Pemuda jang lain ternjata tidak menjamar apa2, tapi ia sengadja mendongak dan berdjalan dengan membusung dada se-akan2 dunia ini aku punja. Dengan lagak tuan besar ia berdjalan satu putaran diruangan itu.
Ketika sampai didepan "gadis remadja" tadi, tiba2 ia mengamat-amatinja dengan ter-senjum2, bahkan terus mentjubit pelahan sekali dipipi gadis palsu itu.
Gadis palsu itu tampak tersenjum dan bibirnja ber-gerak2 menandakan telah berbitjara apa2. Mendadak pemuda itu tempelkan mukanja dan mentjium sekali pipi sigadis palsu. "Plak", tiba-tiba Sigadis palsu memberi persen sekali tamparan kepada pemuda bangor itu. Namun dengan tjepat pemuda itu lantas djulurkan djari telundjuknja menutuk keiga sigadis palsu.
Melihat gerakan tutukan djari itu, seketika Po-ting-te, Toan Tjing-sun, Ko-Sing-thay, Ui-bi-tjeng, Tjiok-djing-tju, Hoa Hek-kin dan kawan2nja sama terkedjut semua hingga bersuara heran. Bahkan saking heran Tjing-sun dan Tjiok-djing-tju berbangkit dari tempat duduknja.

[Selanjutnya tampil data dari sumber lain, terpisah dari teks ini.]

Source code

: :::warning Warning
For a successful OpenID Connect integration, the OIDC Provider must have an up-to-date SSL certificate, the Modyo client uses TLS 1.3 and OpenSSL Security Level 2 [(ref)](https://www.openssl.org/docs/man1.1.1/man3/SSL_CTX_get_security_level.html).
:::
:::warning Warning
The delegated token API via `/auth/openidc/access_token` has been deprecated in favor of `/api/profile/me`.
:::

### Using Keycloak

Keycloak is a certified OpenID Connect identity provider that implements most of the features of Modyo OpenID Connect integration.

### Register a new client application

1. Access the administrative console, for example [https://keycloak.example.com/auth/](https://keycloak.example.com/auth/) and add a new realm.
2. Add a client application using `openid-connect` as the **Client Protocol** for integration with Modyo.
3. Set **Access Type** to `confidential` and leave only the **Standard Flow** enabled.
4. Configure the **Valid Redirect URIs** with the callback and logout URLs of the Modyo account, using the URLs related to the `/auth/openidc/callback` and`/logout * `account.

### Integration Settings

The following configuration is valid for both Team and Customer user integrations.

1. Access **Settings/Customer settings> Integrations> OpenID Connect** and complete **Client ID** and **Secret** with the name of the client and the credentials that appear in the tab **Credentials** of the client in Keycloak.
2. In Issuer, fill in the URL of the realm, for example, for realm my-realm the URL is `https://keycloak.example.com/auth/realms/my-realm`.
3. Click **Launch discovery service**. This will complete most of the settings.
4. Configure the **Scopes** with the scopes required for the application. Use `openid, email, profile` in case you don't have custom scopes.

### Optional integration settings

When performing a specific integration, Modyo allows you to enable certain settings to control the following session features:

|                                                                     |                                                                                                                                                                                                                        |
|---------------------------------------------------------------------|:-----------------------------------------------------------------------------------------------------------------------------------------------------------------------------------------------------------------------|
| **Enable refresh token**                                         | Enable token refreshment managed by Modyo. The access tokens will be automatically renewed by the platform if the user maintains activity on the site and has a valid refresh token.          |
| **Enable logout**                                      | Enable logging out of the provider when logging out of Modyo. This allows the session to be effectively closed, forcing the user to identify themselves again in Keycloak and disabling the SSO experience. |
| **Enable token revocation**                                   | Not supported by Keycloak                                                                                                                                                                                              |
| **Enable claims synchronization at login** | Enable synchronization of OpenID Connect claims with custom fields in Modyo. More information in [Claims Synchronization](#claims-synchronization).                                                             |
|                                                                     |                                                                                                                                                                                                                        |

Kiranja tutukan djari jang digunakan pemuda itu, baik gajanja, maupun tempat jang diarah, persis adalah kepandaian tunggal keluarga Toan, jaitu
"It-yang-tji" jang hebat itu.
Gerak tutukan "It-yang-tji" itu tampaknja tidak sulit, tapi sebenarnja membawa perubahan jang tak terkatakan hebatnja, sekali tutuk, baik tempat jang diarah atau djaraknja, sedikitpun tidak boleh salah, kalau tidak, daja tekanannja lantas takbisa dilontarkan seluruhnja.

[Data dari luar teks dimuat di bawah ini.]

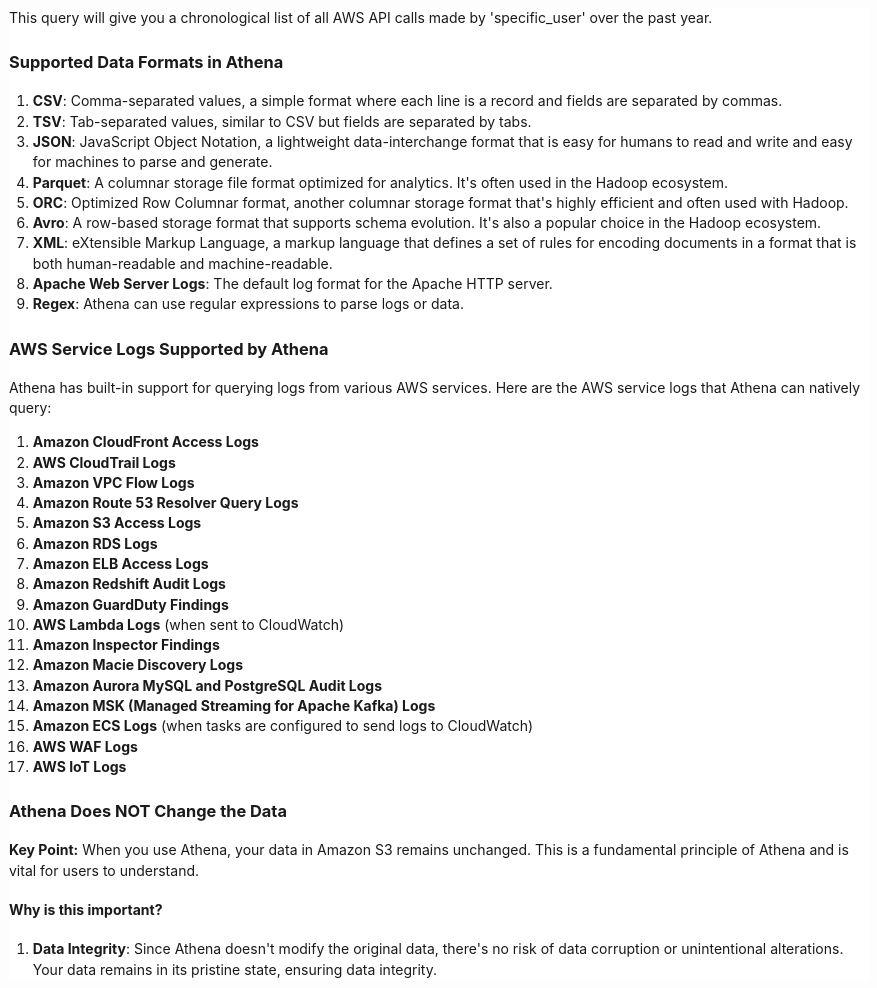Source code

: This query will give you a chronological list of all AWS API calls made by 'specific_user' over the past year.

### Supported Data Formats in Athena

1. **CSV**: Comma-separated values, a simple format where each line is a record and fields are separated by commas.
2. **TSV**: Tab-separated values, similar to CSV but fields are separated by tabs.
3. **JSON**: JavaScript Object Notation, a lightweight data-interchange format that is easy for humans to read and write and easy for machines to parse and generate.
4. **Parquet**: A columnar storage file format optimized for analytics. It's often used in the Hadoop ecosystem.
5. **ORC**: Optimized Row Columnar format, another columnar storage format that's highly efficient and often used with Hadoop.
6. **Avro**: A row-based storage format that supports schema evolution. It's also a popular choice in the Hadoop ecosystem.
7. **XML**: eXtensible Markup Language, a markup language that defines a set of rules for encoding documents in a format that is both human-readable and machine-readable.
8. **Apache Web Server Logs**: The default log format for the Apache HTTP server.
9. **Regex**: Athena can use regular expressions to parse logs or data.

### AWS Service Logs Supported by Athena

Athena has built-in support for querying logs from various AWS services. Here are the AWS service logs that Athena can natively query:

1. **Amazon CloudFront Access Logs**
2. **AWS CloudTrail Logs**
3. **Amazon VPC Flow Logs**
4. **Amazon Route 53 Resolver Query Logs**
5. **Amazon S3 Access Logs**
6. **Amazon RDS Logs**
7. **Amazon ELB Access Logs**
8. **Amazon Redshift Audit Logs**
9. **Amazon GuardDuty Findings**
10. **AWS Lambda Logs** (when sent to CloudWatch)
11. **Amazon Inspector Findings**
12. **Amazon Macie Discovery Logs**
13. **Amazon Aurora MySQL and PostgreSQL Audit Logs**
14. **Amazon MSK (Managed Streaming for Apache Kafka) Logs**
15. **Amazon ECS Logs** (when tasks are configured to send logs to CloudWatch)
16. **AWS WAF Logs**
17. **AWS IoT Logs**

### Athena Does NOT Change the Data

**Key Point:** When you use Athena, your data in Amazon S3 remains unchanged. This is a fundamental principle of Athena and is vital for users to understand.

#### Why is this important?

1. **Data Integrity**: Since Athena doesn't modify the original data, there's no risk of data corruption or unintentional alterations. Your data remains in its pristine state, ensuring data integrity.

Meski Ui-bi-tjeng, Tjiok-djing-tju, Ko Sing-thay dan Iain-lain tidak pernah beladjar ilmu itu, tapi hubungan mereka dengan keluarga Toan sangat rapat, maka benar atau salah It-yang-tji jang digunakan itu tjukup diketahui mereka.
Merekapun tahu ilmu silat Liong-ah Lodjin itu adalah suatu aliran tersendiri dan tergolong lunak, sama sekali berbeda seperti It-yang-tji jang mengutamakan kekerasan. Tapi mengapa anak muridnja ini djuga dapat mempeladjari ilmu tutukan djari itu"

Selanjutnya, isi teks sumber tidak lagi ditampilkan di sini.